Поэтическая свобода начинается с освобождения от слов. Поэтическая свобода начинается с того, что поэт не вычисляет стихи, а выдыхает их, и его слова — это лишь часть его дыхания. И мы ведь не думаем, изящно мы дышим или нет, а просто дышим, иначе умрем. Но естественность дыхания — это лишь первое условие поэзии. Второе ее условие — естественность мышления, а естественность мышления — это уже мастерство. Только мастерство позволит отлить в строгие формы ту расплавленную хаотическую массу бушующих внутри нас маленьких и больших мыслей.
А счастья нет, есть только мысль,
Которая всему итог,
И если ты поэт, стремись
К зарифмованью сильных строк.
И одно из удивительных качеств Глазкова — это, не теряя естественности, в то же время уметь быть властелином хаотичности жизни, бросая на стол времени полновесные отливки афоризмов. «Чем столетье интересней для историка, тем для современника печальней», «Тяжела ты, шапка Мономаха, без тебя, однако, тяжелей», «Испугались мы не пораженья, а того, что не было борьбы», «Всем смелым начинаньям человека они дают отпор. Так бюрократы каменного века отвергли первый бронзовый топор», «Поэзия — сильные руки хромого», «Жил и был один кувшин. Он хотел достичь вершин, но не смог достичь вершин, потому что он кувшин». Какое редчайшее сочетание грубоватой маяковской обнаженности интонации и одновременно омархайямовской тонкости. Становится даже странно, что до Глазкова никто не написал этих строк, так они, казалось бы, сами напрашиваются на ум. Но это и есть мастерство. Поэт так накрепко вколачивает в наше сознание строки, что они кажутся выношенными нами лично.

* * * *

Перепишите дословно из текста о поэзии Глазкова фрагмент, который открывается словами, содержащими «Поэтическая свобода начинается с освобождения», и завершается словами «зарифмованью сильных строк.».

* **Извлечённые данные**
* * * *

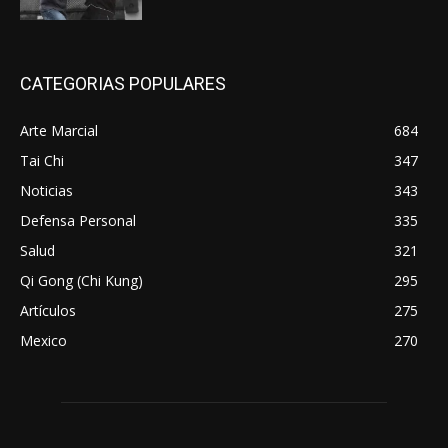
CATEGORIAS POPULARES
Arte Marcial
684
Tai Chi
347
Noticias
343
Defensa Personal
335
Salud
321
Qi Gong (Chi Kung)
295
Artículos
275
Mexico
270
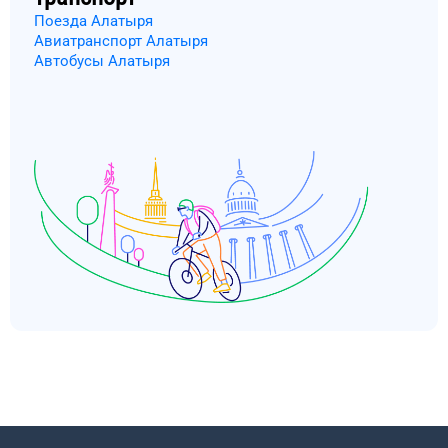
Поезда Алатыря
Авиатранспорт Алатыря
Автобусы Алатыря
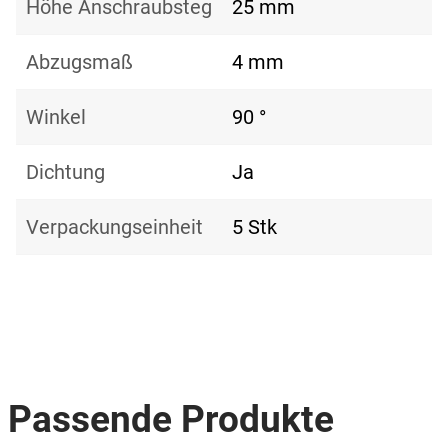
Höhe Anschraubsteg
25 mm
Abzugsmaß
4 mm
Winkel
90 °
Dichtung
Ja
Verpackungseinheit
5 Stk
Passende Produkte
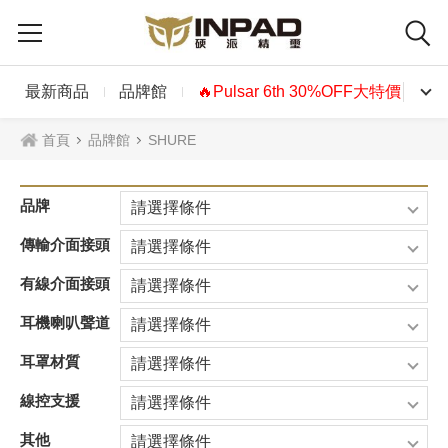
最新商品
品牌館
🔥Pulsar 6th 30%OFF大特價🔥
首頁
品牌館
SHURE
品牌
請選擇條件
傳輸介面接頭
請選擇條件
有線介面接頭
請選擇條件
耳機喇叭聲道
請選擇條件
耳罩材質
請選擇條件
線控支援
請選擇條件
其他
請選擇條件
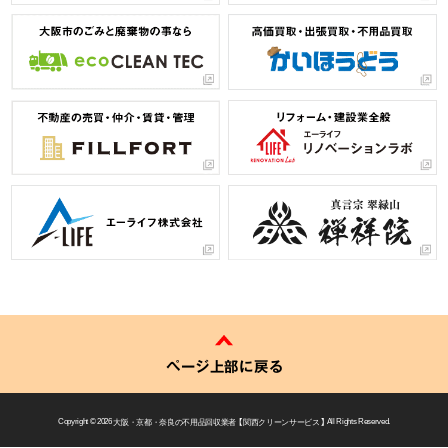
ページ上部に戻る
Copyright © 2026
大阪・京都・奈良の不用品回収業者 【 関西クリーンサービス 】
All Rights Reserved.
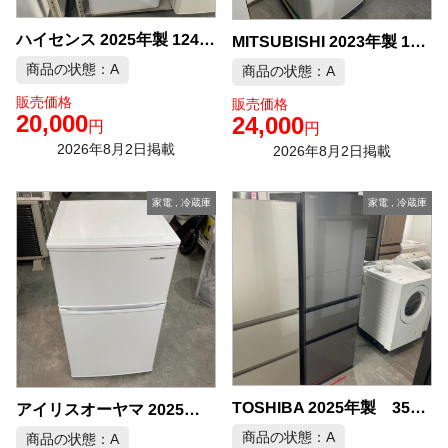
ハイセンス 2025年製 124L 冷蔵庫 中古品販売
MITSUBISHI 2023年製 146L 冷蔵庫 中古品販売
商品の状態：A
商品の状態：A
販売価格
販売価格
20,000
24,000
円
円
2026年8月2日掲載
2026年8月2日掲載
家電
,
冷蔵庫
家電
,
冷蔵庫
TOSHIBA 2025年製 356L 3ドア 冷凍冷蔵庫 中古品販売
アイリスオーヤマ 2025年製 冷蔵庫 中古品販売
商品の状態：A
商品の状態：A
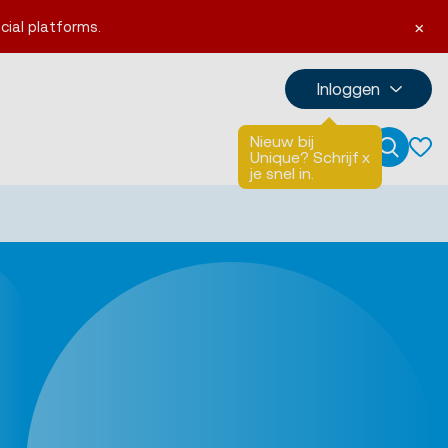
×
cial platforms.
Inloggen
Nieuw bij
Talen
English
Unique? Schrijf
x
Zoeken
je snel in.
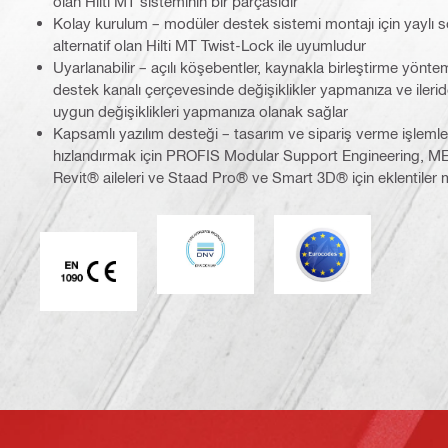
olan Hilti MT sisteminin bir parçasıdır
Kolay kurulum – modüler destek sistemi montajı için yaylı so
alternatif olan Hilti MT Twist-Lock ile uyumludur
Uyarlanabilir – açılı köşebentler, kaynakla birleştirme yönte
destek kanalı çerçevesinde değişiklikler yapmanıza ve ileride
uygun değişiklikleri yapmanıza olanak sağlar
Kapsamlı yazılım desteği – tasarım ve sipariş verme işlemle
hızlandırmak için PROFIS Modular Support Engineering, M
Revit® aileleri ve Staad Pro® ve Smart 3D® için eklentiler
DNV
Eurocode
CE EN 1090 işareti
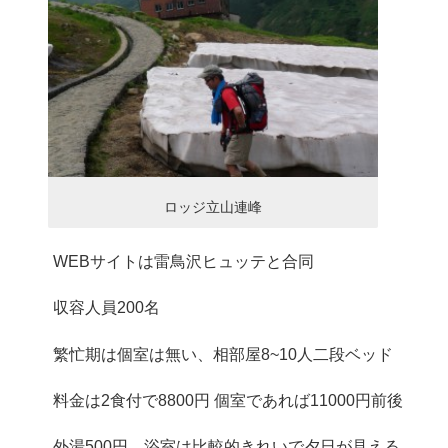
ロッジ立山連峰
WEBサイトは雷鳥沢ヒュッテと合同
収容人員200名
繁忙期は個室は無い、相部屋8~10人二段ベッド
料金は2食付で8800円 個室であれば11000円前後
外湯500円、浴室は比較的きれいで夕日が見える。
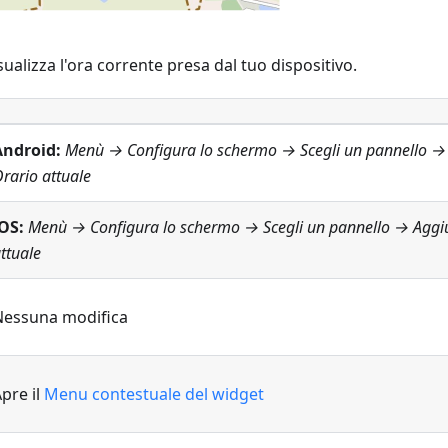
ualizza l'ora corrente presa dal tuo dispositivo.
Android:
Menù → Configura lo schermo
→ Scegli un pannello →
rario attuale
OS:
Menù → Configura lo schermo
→ Scegli un pannello → Agg
ttuale
Nessuna modifica
pre il
Menu contestuale del widget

* * * *

* **Решение**
Поэтическая свобода начинается с освобождения от слов. Поэтическая свобода начинается с того, что поэт не вычисляет стихи, а выдыхает их, и его слова — это лишь часть его дыхания. И мы ведь не думаем, изящно мы дышим или нет, а просто дышим, иначе умрем. Но естественность дыхания — это лишь первое условие поэзии. Второе ее условие — естественность мышления, а естественность мышления — это уже мастерство. Только мастерство позволит отлить в строгие формы ту расплавленную хаотическую массу бушующих внутри нас маленьких и больших мыслей.
А счастья нет, есть только мысль,
Которая всему итог,
И если ты поэт, стремись
К зарифмованью сильных строк.